_Excerpted records_
BEGIN

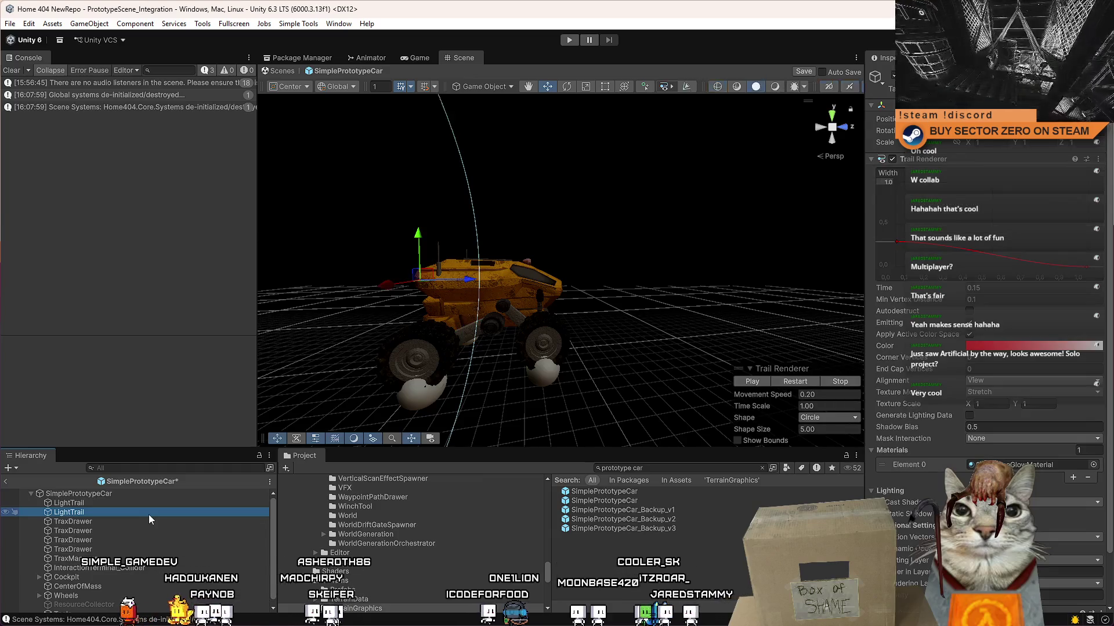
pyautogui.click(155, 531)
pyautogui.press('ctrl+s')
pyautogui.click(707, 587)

END
BEGIN

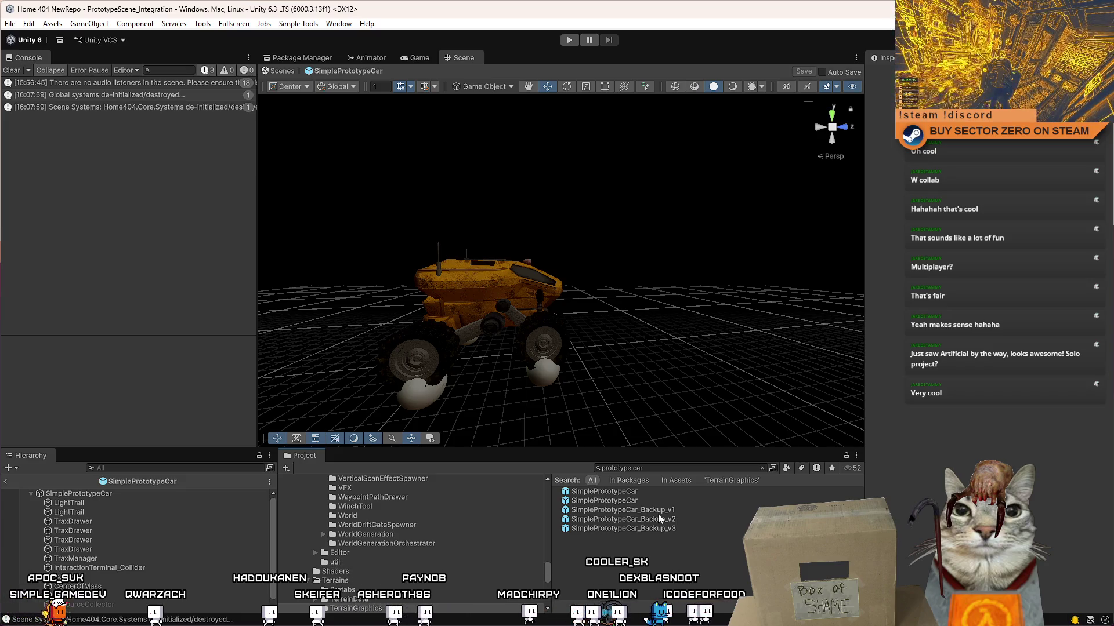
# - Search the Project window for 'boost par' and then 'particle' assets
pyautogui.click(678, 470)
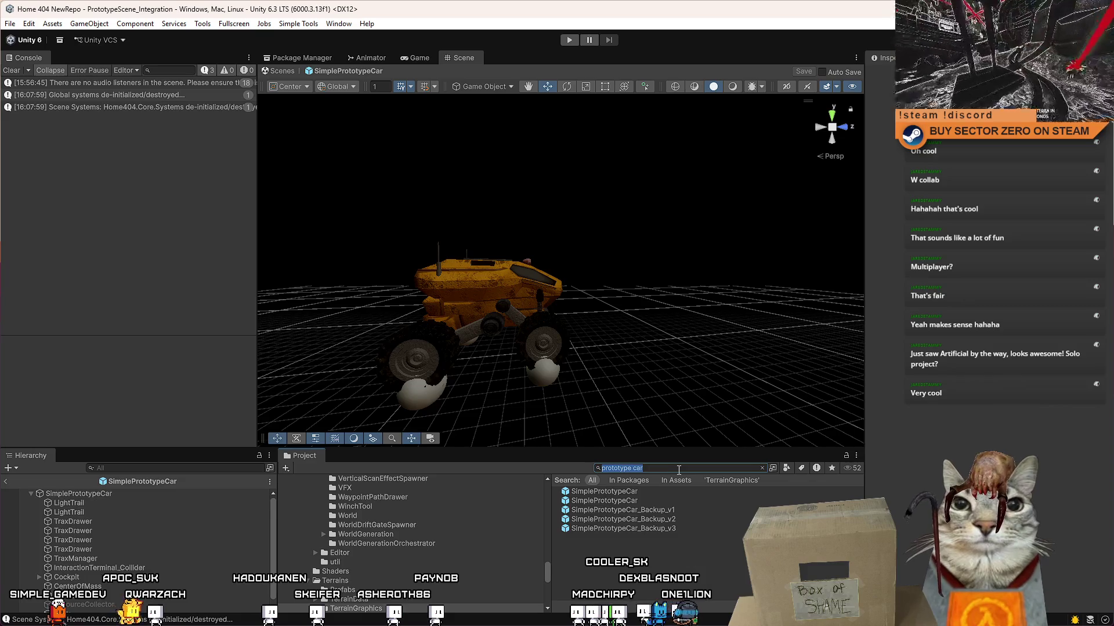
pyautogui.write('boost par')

END

_What you need to do_
Scan the data for lines with the word "click". Report only how many there are.

_Written solution_
3